Snakes are active in the Upstate throughout the warm months, typically from March through October. Some of their periodic activities during the year include winter “hibernation,” mating, and shedding their skins. Summer (mid-July to mid-September) is the time when baby snakes are born. For the most part newborn snakes (4 to 8 inches long depending on the species) look like miniature versions of their parents in coloration and pattern. Also, like the young of many wildlife species, they tend to wander in search of their own place to live. In doing this the stray youngsters are frequently encountered by people.

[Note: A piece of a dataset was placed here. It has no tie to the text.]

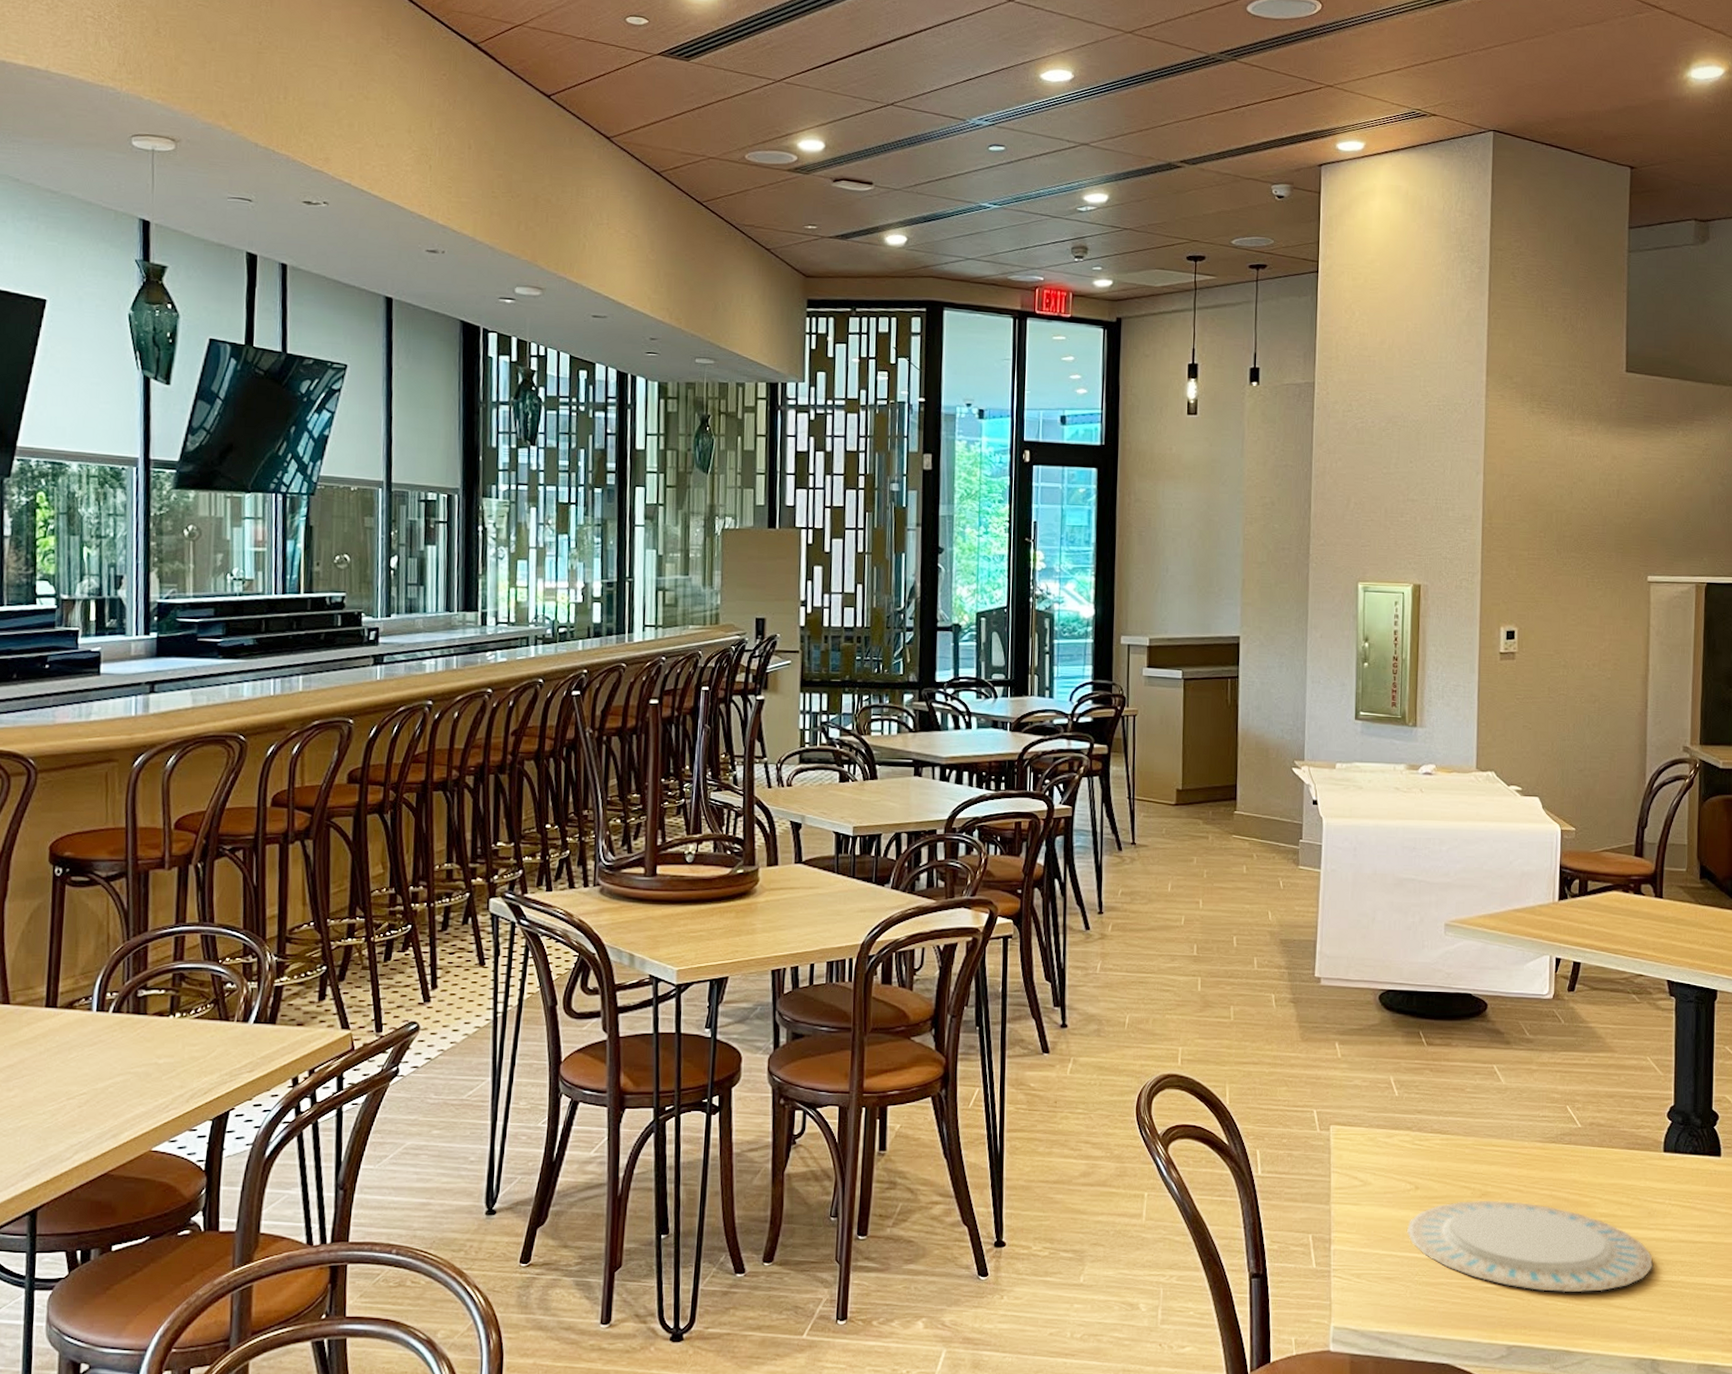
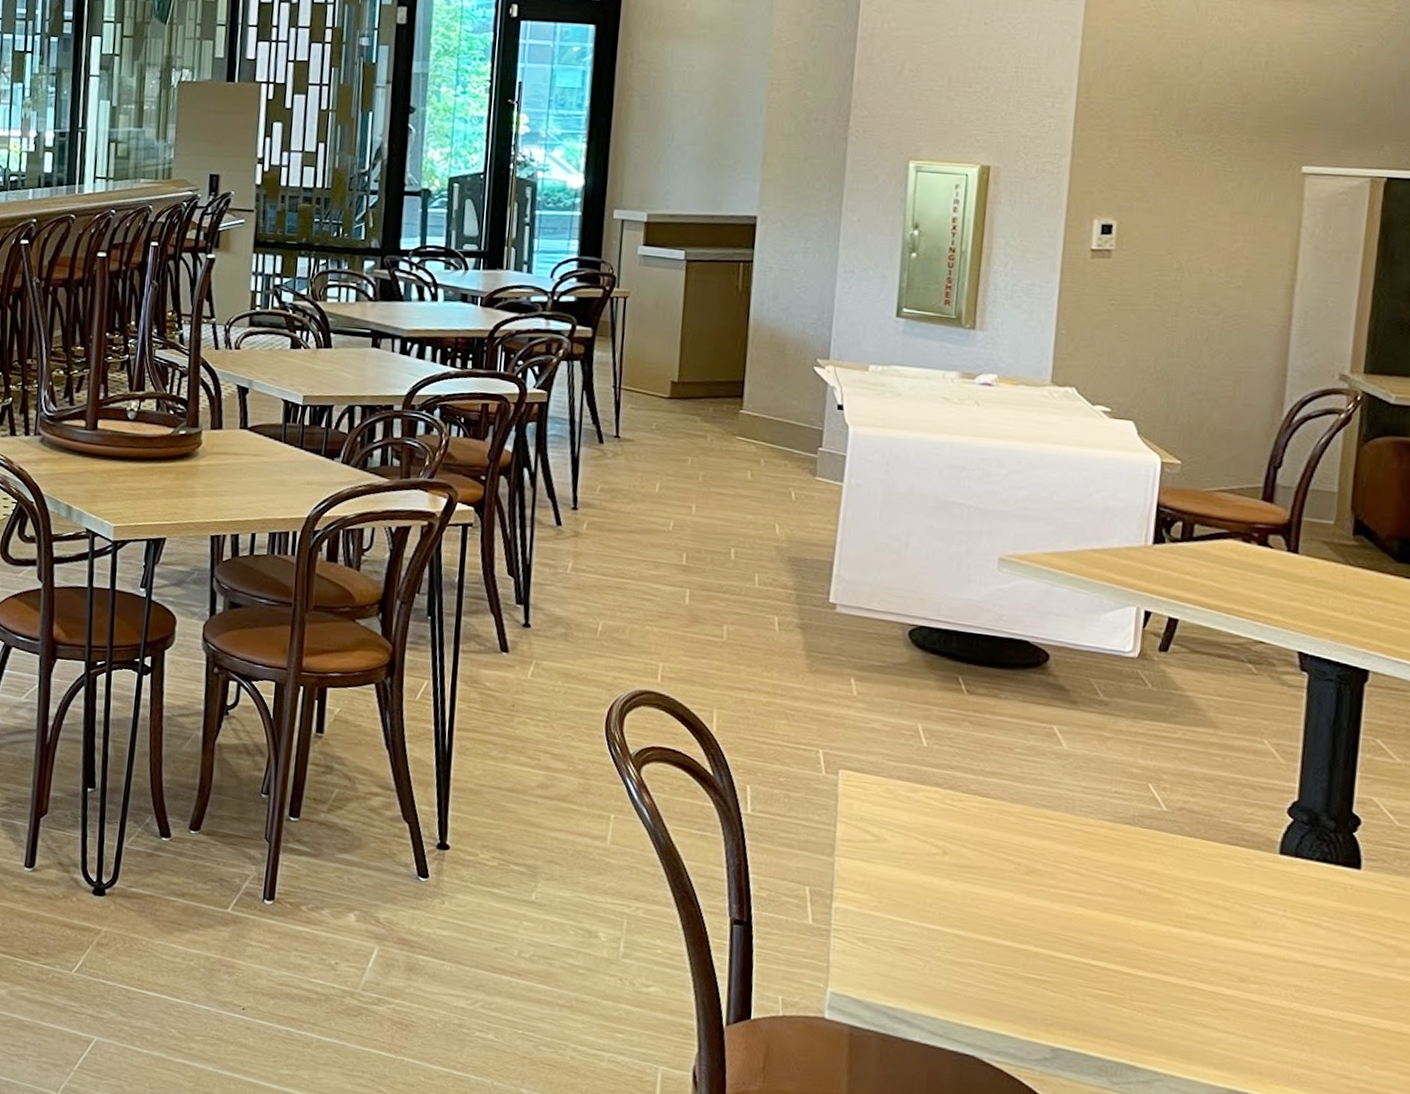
plate: present [1407,1200,1653,1293] -> none [929,875,1256,1005]

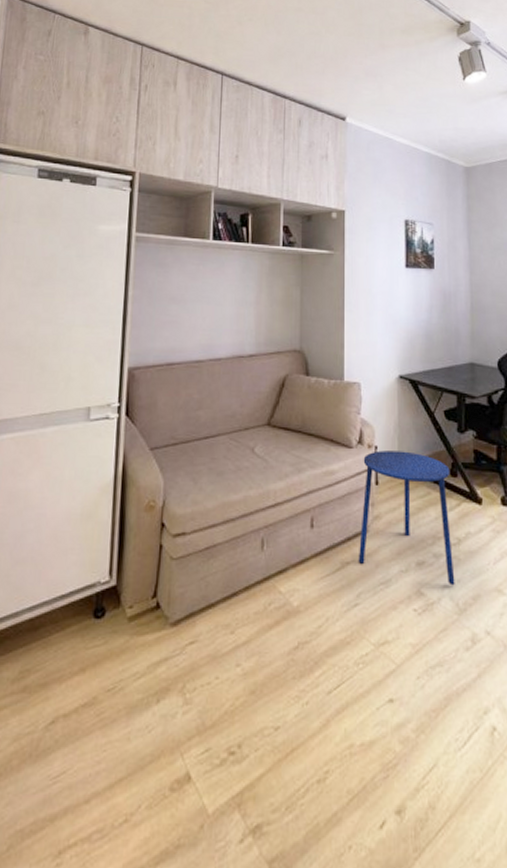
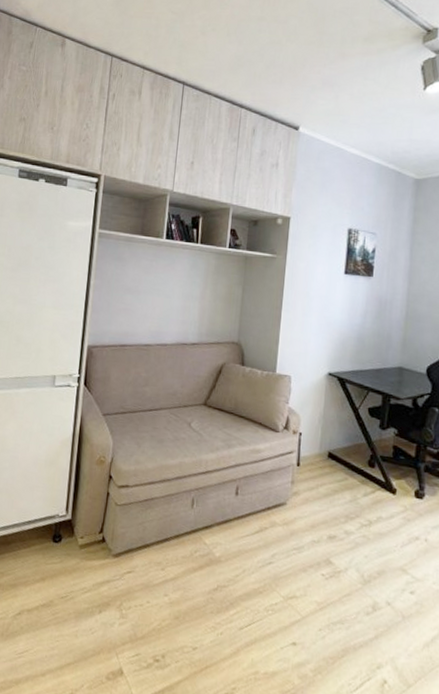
side table: present [358,450,455,586] -> none [275,437,369,560]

One of our common snake species where the newborn young do NOT look like adults is the black rat snake. While many people recognize the adults of this large (4-feet-long and longer) shiny black snake, they are not aware that newborn young, around 8 inches long, have a distinctly blotched pattern that they retain for one to two years. Many photos received by the S.C. Department of Natural Resources’ website during late summer are of young black rat snakes, and unfortunately, many times the photos show that the harmless non-venomous snake has been killed because it was mistaken for a venomous species.

Pictures of a typical adult and young black rat snake are shown on the DNR web site. You may wish to look at these photos, and the others on the website, if you encounter one or more summer snakes.